Excerpt:
For Iran sanctions expert Mark Dubowitz, this recommendation is already red flag as it would likely still allow anti-sanctions P5+1 members like Russia and China to delay or even veto a snapback, making it something other than an automatic punishment.
"I don't think the Russians spent 70 years seriously protecting their veto power at the UNSC to now all of a sudden in any way surrender it to any Western-designed mechanism," Dubowitz, Foundation for Defense of Democracies executive director, told Business Insider. "
"You have to assume that if the Russians agree to this it's because they figured out a way to game it in order to protect their interests ... and to ensure that this doesn't become a precedent for any future snapback sanctions regime."
Dubowitz sees the snapback compromise as a way of getting around possible divisions between the US and its partners, while making it seem as if the US can still pressure Iran.
But Dubowitz doesn't think it accomplishes either, calling it an "illusion."
"It's an attempt by the administration to persuade Congress and the American people that they believe in the use of economic coercion, when snapback would run against China and Russia at the Security Council, and it would run up the against the wall of the marketplace," he said.
The wall of the marketplace is based on the idea that Iran is likeliest to cheat on an agreement at a time when its economy recovers from the worst effects of the current round of sanctions. At that point, international banks and business interests possibly belonging to P5+1 or EU countries will have reentered the Iranian market — meaning that in a snapback scenario, the P5+1 would be effectively sanctioning their own companies.

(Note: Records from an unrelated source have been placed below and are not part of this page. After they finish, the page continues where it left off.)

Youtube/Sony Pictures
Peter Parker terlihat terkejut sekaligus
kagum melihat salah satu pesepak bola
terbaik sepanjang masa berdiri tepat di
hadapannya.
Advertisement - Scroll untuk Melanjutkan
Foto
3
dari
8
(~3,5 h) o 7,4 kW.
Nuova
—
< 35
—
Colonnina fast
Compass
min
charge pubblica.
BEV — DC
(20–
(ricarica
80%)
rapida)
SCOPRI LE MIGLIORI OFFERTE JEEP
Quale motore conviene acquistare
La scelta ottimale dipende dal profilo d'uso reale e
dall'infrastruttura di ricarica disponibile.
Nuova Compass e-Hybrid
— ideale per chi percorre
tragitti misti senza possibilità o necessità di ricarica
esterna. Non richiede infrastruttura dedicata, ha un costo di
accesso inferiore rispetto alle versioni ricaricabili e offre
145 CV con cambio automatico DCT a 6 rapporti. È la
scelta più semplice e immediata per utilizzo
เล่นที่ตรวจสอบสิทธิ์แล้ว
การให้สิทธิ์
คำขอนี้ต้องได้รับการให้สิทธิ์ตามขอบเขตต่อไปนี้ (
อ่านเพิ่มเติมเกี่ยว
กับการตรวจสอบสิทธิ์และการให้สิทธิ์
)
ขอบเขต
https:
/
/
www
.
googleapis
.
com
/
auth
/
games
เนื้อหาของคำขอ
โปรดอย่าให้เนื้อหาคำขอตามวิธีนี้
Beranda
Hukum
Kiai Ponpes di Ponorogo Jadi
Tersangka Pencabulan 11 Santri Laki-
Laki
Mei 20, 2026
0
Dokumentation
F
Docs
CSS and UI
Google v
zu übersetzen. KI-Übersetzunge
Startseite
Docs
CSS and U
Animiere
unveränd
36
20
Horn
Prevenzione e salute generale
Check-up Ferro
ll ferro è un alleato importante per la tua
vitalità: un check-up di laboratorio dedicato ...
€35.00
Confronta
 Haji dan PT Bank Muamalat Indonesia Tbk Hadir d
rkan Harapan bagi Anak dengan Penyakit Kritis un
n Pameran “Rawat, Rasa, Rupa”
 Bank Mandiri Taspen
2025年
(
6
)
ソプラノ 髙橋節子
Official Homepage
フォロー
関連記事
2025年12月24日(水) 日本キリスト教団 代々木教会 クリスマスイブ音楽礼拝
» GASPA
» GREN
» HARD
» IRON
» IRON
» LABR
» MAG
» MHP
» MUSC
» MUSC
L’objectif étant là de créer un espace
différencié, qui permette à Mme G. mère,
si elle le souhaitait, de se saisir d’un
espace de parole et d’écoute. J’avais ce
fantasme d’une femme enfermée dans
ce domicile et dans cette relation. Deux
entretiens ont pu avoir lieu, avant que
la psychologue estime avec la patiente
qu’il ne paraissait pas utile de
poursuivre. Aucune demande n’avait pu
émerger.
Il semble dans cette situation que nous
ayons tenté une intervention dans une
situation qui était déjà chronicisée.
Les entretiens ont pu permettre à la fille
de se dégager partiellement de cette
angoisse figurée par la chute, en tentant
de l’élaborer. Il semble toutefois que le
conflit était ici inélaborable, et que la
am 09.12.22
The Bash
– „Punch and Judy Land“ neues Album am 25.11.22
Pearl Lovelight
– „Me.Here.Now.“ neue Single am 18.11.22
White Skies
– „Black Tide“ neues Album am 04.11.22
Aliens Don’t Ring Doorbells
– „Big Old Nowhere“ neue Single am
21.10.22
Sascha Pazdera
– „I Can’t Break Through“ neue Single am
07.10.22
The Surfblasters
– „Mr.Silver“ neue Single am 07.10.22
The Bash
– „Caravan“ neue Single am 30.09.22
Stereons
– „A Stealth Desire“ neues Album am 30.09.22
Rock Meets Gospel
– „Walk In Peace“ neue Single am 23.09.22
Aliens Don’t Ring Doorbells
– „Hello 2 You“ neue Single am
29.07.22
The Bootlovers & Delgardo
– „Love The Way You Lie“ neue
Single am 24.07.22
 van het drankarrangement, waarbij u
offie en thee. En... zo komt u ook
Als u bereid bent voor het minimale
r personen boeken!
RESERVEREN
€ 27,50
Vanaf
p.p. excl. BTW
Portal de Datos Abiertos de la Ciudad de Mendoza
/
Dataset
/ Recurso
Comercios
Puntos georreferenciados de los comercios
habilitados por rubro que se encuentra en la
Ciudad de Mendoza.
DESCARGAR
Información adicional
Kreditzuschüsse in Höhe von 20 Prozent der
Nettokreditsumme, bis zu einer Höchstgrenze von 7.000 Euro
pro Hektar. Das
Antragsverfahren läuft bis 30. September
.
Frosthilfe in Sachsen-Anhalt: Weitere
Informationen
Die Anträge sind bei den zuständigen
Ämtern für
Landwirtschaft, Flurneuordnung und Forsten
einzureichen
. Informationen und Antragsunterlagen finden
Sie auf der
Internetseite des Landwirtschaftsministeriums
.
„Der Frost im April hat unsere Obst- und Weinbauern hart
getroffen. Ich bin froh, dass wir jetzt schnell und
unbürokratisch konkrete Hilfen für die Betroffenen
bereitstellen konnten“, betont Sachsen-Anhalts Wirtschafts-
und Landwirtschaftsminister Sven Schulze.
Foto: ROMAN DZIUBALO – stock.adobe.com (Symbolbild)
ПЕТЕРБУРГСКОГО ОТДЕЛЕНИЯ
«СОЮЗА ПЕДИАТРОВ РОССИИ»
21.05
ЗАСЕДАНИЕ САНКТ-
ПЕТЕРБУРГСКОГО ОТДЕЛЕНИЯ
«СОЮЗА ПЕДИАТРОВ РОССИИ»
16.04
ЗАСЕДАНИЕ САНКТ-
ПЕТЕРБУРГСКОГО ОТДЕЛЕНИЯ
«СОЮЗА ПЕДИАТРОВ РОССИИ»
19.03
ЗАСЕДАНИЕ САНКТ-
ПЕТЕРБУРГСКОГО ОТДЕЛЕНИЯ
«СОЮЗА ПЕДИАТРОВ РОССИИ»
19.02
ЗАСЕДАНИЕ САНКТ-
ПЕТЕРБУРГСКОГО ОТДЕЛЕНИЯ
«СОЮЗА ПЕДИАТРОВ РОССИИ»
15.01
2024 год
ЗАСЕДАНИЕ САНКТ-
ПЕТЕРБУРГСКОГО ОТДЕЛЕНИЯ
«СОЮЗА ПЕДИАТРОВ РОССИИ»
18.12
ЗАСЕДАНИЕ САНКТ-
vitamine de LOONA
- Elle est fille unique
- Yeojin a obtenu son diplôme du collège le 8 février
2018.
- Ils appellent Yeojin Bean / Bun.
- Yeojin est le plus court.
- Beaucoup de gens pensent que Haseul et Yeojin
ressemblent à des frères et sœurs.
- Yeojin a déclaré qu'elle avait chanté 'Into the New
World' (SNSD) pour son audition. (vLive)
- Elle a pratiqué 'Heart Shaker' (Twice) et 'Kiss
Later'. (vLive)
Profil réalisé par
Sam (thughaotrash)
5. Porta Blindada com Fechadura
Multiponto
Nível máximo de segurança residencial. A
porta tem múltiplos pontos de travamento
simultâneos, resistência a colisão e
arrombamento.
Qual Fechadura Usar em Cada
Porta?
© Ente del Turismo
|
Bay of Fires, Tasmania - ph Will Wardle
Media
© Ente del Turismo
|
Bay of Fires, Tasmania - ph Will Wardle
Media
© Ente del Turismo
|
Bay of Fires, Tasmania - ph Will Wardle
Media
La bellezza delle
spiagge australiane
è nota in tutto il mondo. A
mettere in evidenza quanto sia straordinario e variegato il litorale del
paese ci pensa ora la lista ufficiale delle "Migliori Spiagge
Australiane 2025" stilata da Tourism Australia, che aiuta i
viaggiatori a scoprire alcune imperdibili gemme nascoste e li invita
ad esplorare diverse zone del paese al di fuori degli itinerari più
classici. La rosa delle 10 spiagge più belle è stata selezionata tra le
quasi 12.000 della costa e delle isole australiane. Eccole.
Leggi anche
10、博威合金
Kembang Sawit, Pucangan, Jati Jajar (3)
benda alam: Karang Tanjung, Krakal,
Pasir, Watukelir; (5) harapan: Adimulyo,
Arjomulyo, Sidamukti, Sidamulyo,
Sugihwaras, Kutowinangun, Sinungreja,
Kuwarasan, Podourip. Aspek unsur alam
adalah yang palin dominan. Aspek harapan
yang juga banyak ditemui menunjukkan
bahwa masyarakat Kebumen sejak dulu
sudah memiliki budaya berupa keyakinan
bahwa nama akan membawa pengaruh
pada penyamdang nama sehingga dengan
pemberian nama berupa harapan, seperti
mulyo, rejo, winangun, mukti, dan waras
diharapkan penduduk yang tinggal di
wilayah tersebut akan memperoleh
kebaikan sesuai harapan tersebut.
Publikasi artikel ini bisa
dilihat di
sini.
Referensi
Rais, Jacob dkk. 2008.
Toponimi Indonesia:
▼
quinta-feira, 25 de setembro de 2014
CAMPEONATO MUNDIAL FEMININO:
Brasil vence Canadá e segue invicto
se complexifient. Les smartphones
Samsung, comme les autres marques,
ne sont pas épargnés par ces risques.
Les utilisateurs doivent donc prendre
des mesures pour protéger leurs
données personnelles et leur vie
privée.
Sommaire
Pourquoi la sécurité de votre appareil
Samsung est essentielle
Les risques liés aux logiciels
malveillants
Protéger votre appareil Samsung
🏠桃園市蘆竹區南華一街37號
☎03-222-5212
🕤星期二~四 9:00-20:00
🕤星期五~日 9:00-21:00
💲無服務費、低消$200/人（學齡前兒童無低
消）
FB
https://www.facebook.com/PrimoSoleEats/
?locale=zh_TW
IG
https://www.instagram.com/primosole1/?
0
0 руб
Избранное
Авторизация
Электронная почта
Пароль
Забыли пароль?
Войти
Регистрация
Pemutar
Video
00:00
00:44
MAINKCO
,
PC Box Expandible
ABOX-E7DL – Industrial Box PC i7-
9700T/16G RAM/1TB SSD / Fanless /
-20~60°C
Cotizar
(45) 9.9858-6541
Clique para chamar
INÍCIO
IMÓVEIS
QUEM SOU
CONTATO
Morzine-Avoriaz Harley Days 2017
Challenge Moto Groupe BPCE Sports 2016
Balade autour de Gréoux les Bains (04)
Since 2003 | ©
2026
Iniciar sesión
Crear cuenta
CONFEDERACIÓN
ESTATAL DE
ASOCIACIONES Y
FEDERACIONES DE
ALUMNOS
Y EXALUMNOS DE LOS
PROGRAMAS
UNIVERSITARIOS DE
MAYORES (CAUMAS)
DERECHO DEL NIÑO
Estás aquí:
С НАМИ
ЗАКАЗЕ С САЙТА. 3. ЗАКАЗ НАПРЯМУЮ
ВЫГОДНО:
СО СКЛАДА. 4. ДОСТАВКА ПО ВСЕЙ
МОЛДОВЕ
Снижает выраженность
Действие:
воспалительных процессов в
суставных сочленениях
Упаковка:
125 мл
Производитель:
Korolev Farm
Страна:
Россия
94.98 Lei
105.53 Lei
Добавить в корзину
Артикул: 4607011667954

And this would happen at a point, years after the deal is signed, when the Iranian economy would be equipped to absorb the blow of any sanctions snapback anyway.
"In the early stages, if Iran engages in a substantial violation, I see sanctions snapback as potentially a viable instrument of peaceful coercion to enforce the deal," Dubowitz says. But he doesn't think snapback will have much sting 10 or even 5 years into an agreement that's meant to permanently prevent Iran from going nuclear.
"The real test is if a snapback sanction is viable is if a US president is willing to snapback sanctions against major European financial institutions and energy and industrial companies in a scenario where the Europeans disagree with a US president over how significant an Iranian violation has been," Dubowitz said.